* _Text section_
##############################
By the time I really got into them, Yes had already disbanded (though they would later reform in various configurations I have had little interest in (if a band employs the singer of a tribute band to replace their singer, are they the same band or have they become their own tribute act? It’s a conundrum to make the Thesuss’s ship problem seem simple), and I felt a sense almost as palpable as grief that I’d been born too late to see them live. I remember my brother going to see them on the ‘Drama’ tour when Jon Anderson and Rick Wakeman had been improbably replaced by The Buggles, and although I sensed that line-up was not really the Yes I loved, I still felt a crushing envy that he’d seen many of their best songs played live.
It was post-punk indie music and its culture, spearheaded by John Peel on late night Radio 1, rather than punk itself that saw off, for a time, my love of Yes (or anything vaguely in the same generic ball-park), but as I got older and the importance of musical tribalism ebbed, and broadcasters I respected such as Fiona Talkington on Radio 3 and Stuart Maconie on 6 Music rehabilitated prog in general and Yes in particular as having a valid place in a musical history that no longer needed a year zero, I was able to return to Yes and to some of the bands they had led me to (I have a particular soft spot for Caravan’s ‘In the Land of Grey and Pink’, bought in Cardiff one teenage summer when I was staying with my sister, Jill), and to discover some of the interesting prog tentacles I was only dimly aware of at the time, perhaps from listening in the bath to Tommy Vance’s ‘Friday Rock’ show: such as Goblin, Van Der Graaf Generator, King Crimson, and the whole Krautrock scene in both its ‘space-rock’, electronic and motorik forms: Faust, Amon Duul, Can, Neu!, Tangerine Dream. I can also see something of a connection between the long form intricacy of Yes’s classic prog and much ‘post-rock’ that I came to adore, and the fragility of Jon Anderson’s strained high register vocals finds an echo for me in some of my favourite vocalists of more recent times: Jonsi of Sigur Ros, Thom Yorke of Radiohead and Jonathan Higgs of Everything Everything (although I’m not very musically literate, the ‘art rock’ characterised by the latter seems to be a fairly direct successor of prog with its intricate musicianship and and shifts of tempo and key.)
What I regard as the ‘classic’ Yes line-up toured for the band’s 35th anniversary in 2004 and fortunately my good friend (and, in large measure, musical mentor) Donald had followed a similar musical path to me, so we bought tickets. It ended up coinciding with a scout camp that my son Edward was due to attend, and so that I didn’t have to make the choice between them, Donald drove down to pick me up at the camp, I left Ed with other parents that I knew for the evening, and over two decades after I’d forlornly thought my dream of seeing Yes was over, I got to see them in their native habitat of a packed arena, complex with bombastic Roger Dean designed staging, before Donald drove me back through the night to a dark tent and a sleeping six-year old in the small hours of the morning. Yes’s setlist that night had three songs from ‘Fragile’ – the most from any single album – and that seems to be the best representative of their output for me, still carrying echoes of the psychedelia in which the band were formed, before they had developed the full-on pretentiousness that makes them easy to laugh-off, so that’s the album cover (Roger Dean, of course, his first for the band) you see below. Nevertheless, I will still defend ‘Tales from Topograpic Oceans’ until, well, until I admit within seconds that it’s a pile of ridiculous pompous overblown bollocks. But I still love it.
##############################
* _Job item 1_
In the essay about Yes, what occasion did the "classic" line-up tour for in 2004?

(Records drawn from a dataset)
##############################
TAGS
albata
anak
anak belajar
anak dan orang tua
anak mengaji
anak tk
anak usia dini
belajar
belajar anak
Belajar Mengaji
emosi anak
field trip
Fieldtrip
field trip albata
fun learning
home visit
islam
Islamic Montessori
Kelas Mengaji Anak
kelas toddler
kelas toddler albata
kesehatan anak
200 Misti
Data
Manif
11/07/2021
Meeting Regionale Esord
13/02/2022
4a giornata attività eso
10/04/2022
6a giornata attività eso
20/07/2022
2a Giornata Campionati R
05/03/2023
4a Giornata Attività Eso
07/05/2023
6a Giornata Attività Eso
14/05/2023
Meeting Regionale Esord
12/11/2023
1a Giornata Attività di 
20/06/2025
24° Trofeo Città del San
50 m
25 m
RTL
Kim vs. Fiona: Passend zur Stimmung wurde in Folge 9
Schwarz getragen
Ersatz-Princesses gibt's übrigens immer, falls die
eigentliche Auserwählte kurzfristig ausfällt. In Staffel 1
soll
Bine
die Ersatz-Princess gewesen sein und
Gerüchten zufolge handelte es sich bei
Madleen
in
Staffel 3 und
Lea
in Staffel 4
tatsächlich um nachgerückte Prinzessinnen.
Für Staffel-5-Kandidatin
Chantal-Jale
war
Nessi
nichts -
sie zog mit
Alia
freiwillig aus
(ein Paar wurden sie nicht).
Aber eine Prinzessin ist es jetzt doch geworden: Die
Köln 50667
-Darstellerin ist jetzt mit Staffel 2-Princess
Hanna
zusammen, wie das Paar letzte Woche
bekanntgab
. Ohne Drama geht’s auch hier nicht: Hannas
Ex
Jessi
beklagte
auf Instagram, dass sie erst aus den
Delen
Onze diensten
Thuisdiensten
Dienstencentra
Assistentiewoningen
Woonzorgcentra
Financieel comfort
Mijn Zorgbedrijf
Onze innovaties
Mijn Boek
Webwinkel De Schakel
##############################
* _Job item 2_
Render the dataset rows as a numbered list, starting at the first row and ending at the line that contains "(ein Paar wurden sie nicht).", and leave out any blank lines.

* _Answer 1_
The band's 35th anniversary.

* _Answer 2_
1. TAGS
2. albata
3. anak
4. anak belajar
5. anak dan orang tua
6. anak mengaji
7. anak tk
8. anak usia dini
9. belajar
10. belajar anak
11. Belajar Mengaji
12. emosi anak
13. field trip
14. Fieldtrip
15. field trip albata
16. fun learning
17. home visit
18. islam
19. Islamic Montessori
20. Kelas Mengaji Anak
21. kelas toddler
22. kelas toddler albata
23. kesehatan anak
24. 200 Misti
25. Data
26. Manif
27. 11/07/2021
28. Meeting Regionale Esord
29. 13/02/2022
30. 4a giornata attività eso
31. 10/04/2022
32. 6a giornata attività eso
33. 20/07/2022
34. 2a Giornata Campionati R
35. 05/03/2023
36. 4a Giornata Attività Eso
37. 07/05/2023
38. 6a Giornata Attività Eso
39. 14/05/2023
40. Meeting Regionale Esord
41. 12/11/2023
42. 1a Giornata Attività di 
43. 20/06/2025
44. 24° Trofeo Città del San
45. 50 m
46. 25 m
47. RTL
48. Kim vs. Fiona: Passend zur Stimmung wurde in Folge 9
49. Schwarz getragen
50. Ersatz-Princesses gibt's übrigens immer, falls die
51. eigentliche Auserwählte kurzfristig ausfällt. In Staffel 1
52. soll
53. Bine
54. die Ersatz-Princess gewesen sein und
55. Gerüchten zufolge handelte es sich bei
56. Madleen
57. in
58. Staffel 3 und
59. Lea
60. in Staffel 4
61. tatsächlich um nachgerückte Prinzessinnen.
62. Für Staffel-5-Kandidatin
63. Chantal-Jale
64. war
65. Nessi
66. nichts -
67. sie zog mit
68. Alia
69. freiwillig aus
70. (ein Paar wurden sie nicht).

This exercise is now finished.